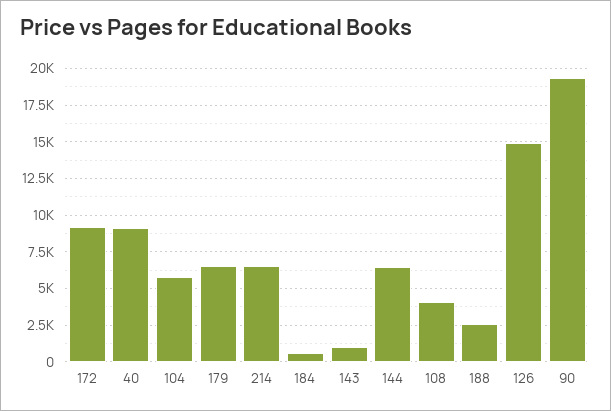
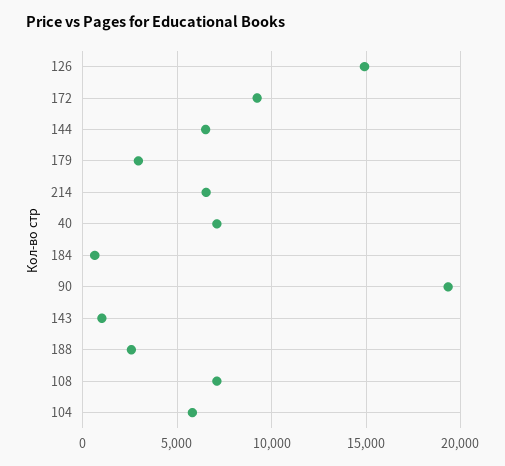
  {
    "172": 9000,
-   "40": 9000,
+   "40": 7000,
    "104": 6000,
-   "179": 6500,
+   "179": 3000,
    "214": 6500,
    "184": 500,
    "143": 1000,
    "144": 6500,
-   "108": 4000,
+   "108": 7000,
    "188": 2500,
    "126": 15000,
    "90": 19500
  }

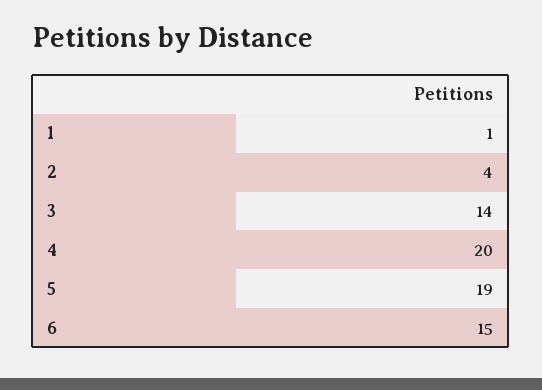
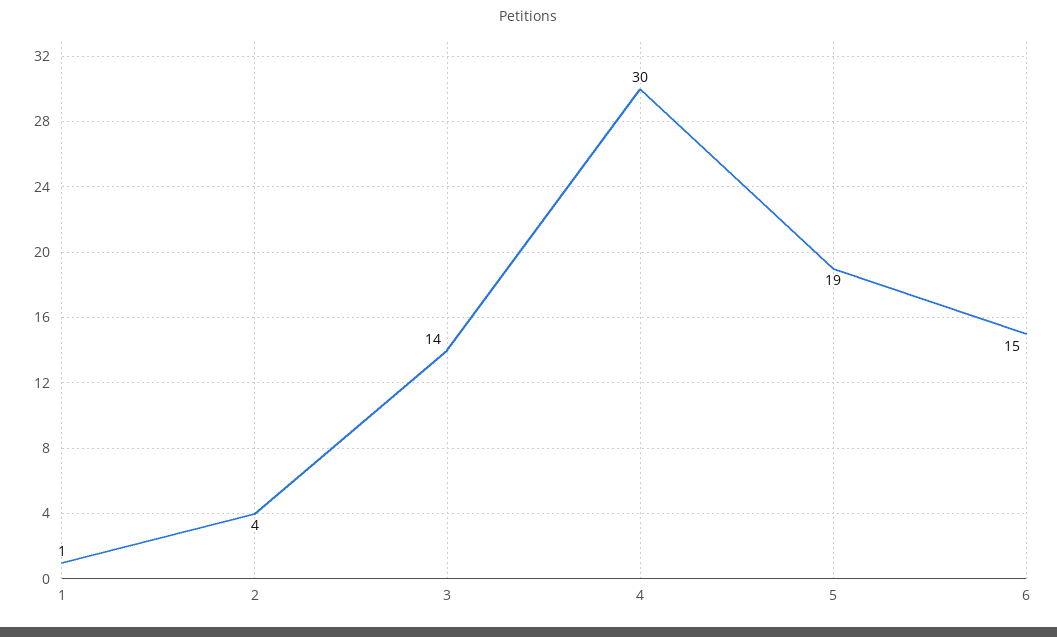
  {
    "1": 1,
    "2": 4,
    "3": 14,
-   "4": 20,
+   "4": 30,
    "5": 19,
    "6": 15
  }

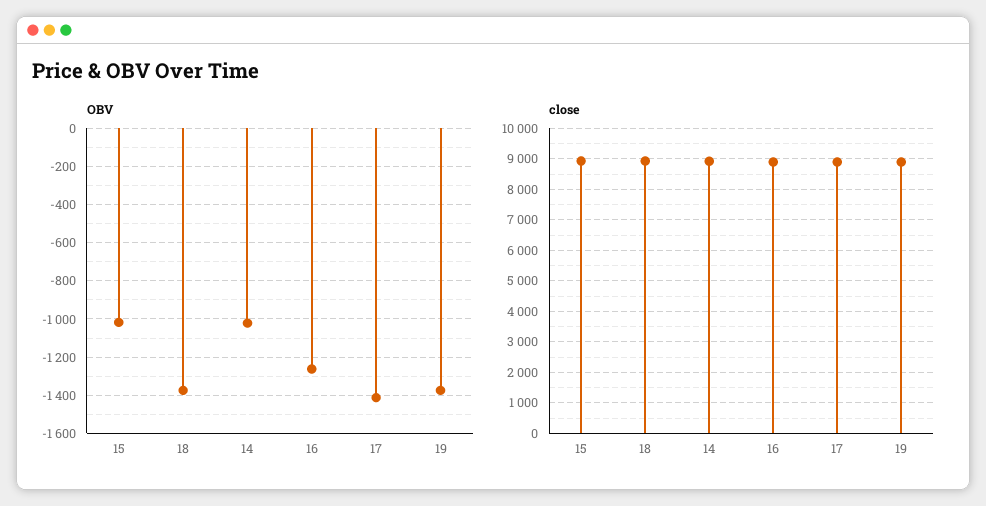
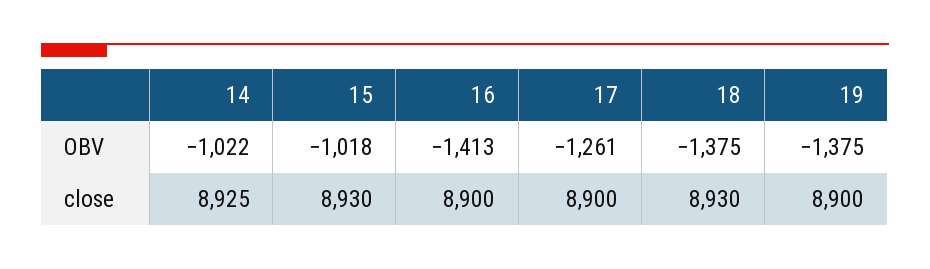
  {
    "OBV": {
      "15": -1018,
      "18": -1375,
      "14": -1022,
-     "16": -1250,
+     "16": -1413,
-     "17": -1400,
+     "17": -1261,
      "19": -1375
    },
    "close": {
      "15": 8930,
      "18": 8930,
      "14": 8925,
      "16": 8900,
      "17": 8900,
      "19": 8900
    }
  }

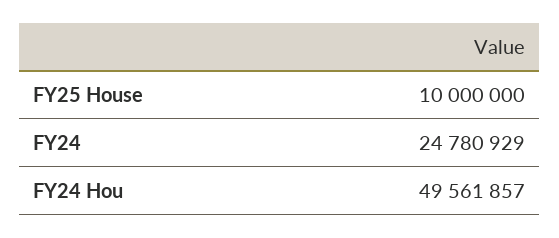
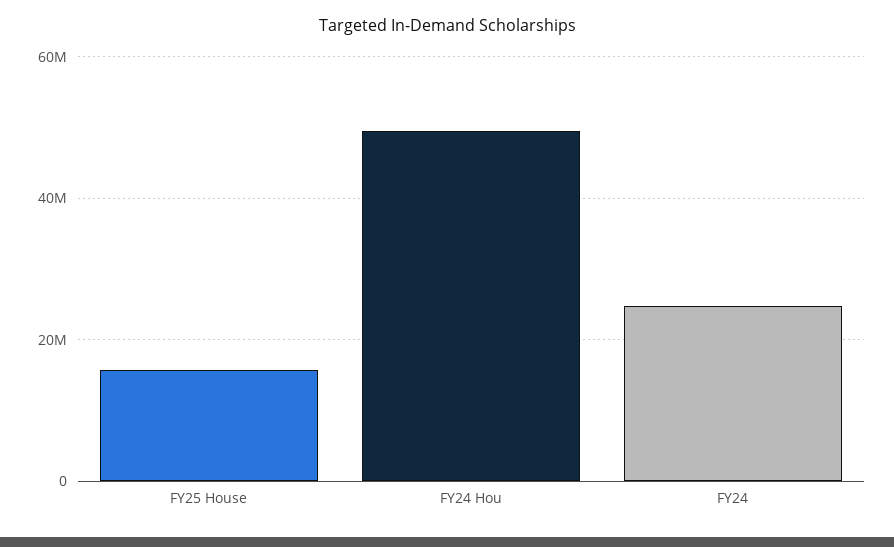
  {
-   "FY25 House": 10000000,
+   "FY25 House": 16000000,
    "FY24": 24780929,
    "FY24 Hou": 49561857
  }

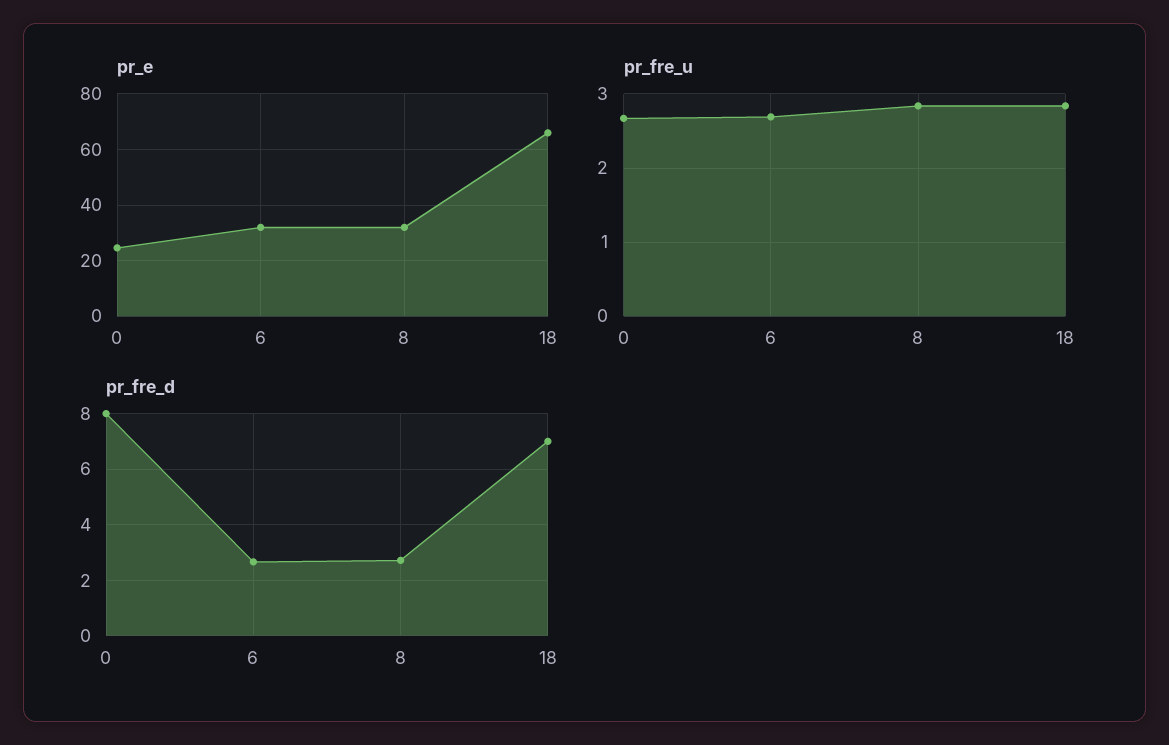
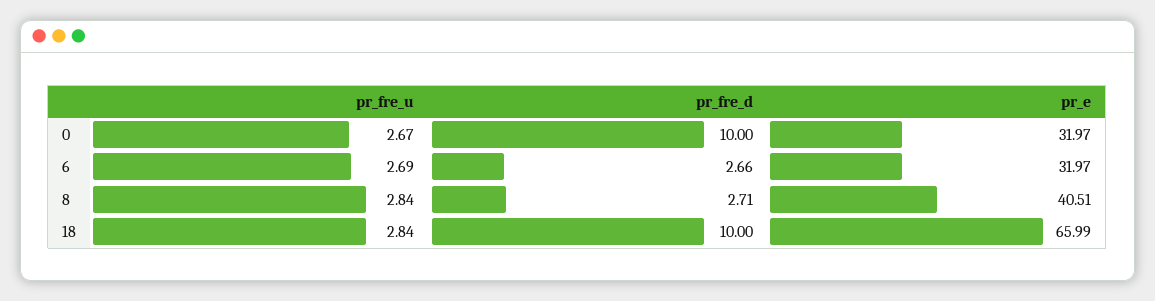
  {
    "pr_e": {
-     "0": 25,
+     "0": 31.97,
      "6": 31.97,
-     "8": 32.5,
+     "8": 40.51,
      "18": 65.99
    },
    "pr_fre_u": {
      "0": 2.67,
      "6": 2.69,
      "8": 2.84,
      "18": 2.84
    },
    "pr_fre_d": {
-     "0": 8,
+     "0": 10,
      "6": 2.66,
      "8": 2.71,
-     "18": 7
+     "18": 10
    }
  }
------------------------------------------------------------
Directions:
Reprint each of the records exactly and skip the images.

Completed task:
  {
    "172": 9000,
-   "40": 9000,
+   "40": 7000,
    "104": 6000,
-   "179": 6500,
+   "179": 3000,
    "214": 6500,
    "184": 500,
    "143": 1000,
    "144": 6500,
-   "108": 4000,
+   "108": 7000,
    "188": 2500,
    "126": 15000,
    "90": 19500
  }

  {
    "1": 1,
    "2": 4,
    "3": 14,
-   "4": 20,
+   "4": 30,
    "5": 19,
    "6": 15
  }

  {
    "OBV": {
      "15": -1018,
      "18": -1375,
      "14": -1022,
-     "16": -1250,
+     "16": -1413,
-     "17": -1400,
+     "17": -1261,
      "19": -1375
    },
    "close": {
      "15": 8930,
      "18": 8930,
      "14": 8925,
      "16": 8900,
      "17": 8900,
      "19": 8900
    }
  }

  {
-   "FY25 House": 10000000,
+   "FY25 House": 16000000,
    "FY24": 24780929,
    "FY24 Hou": 49561857
  }

  {
    "pr_e": {
-     "0": 25,
+     "0": 31.97,
      "6": 31.97,
-     "8": 32.5,
+     "8": 40.51,
      "18": 65.99
    },
    "pr_fre_u": {
      "0": 2.67,
      "6": 2.69,
      "8": 2.84,
      "18": 2.84
    },
    "pr_fre_d": {
-     "0": 8,
+     "0": 10,
      "6": 2.66,
      "8": 2.71,
-     "18": 7
+     "18": 10
    }
  }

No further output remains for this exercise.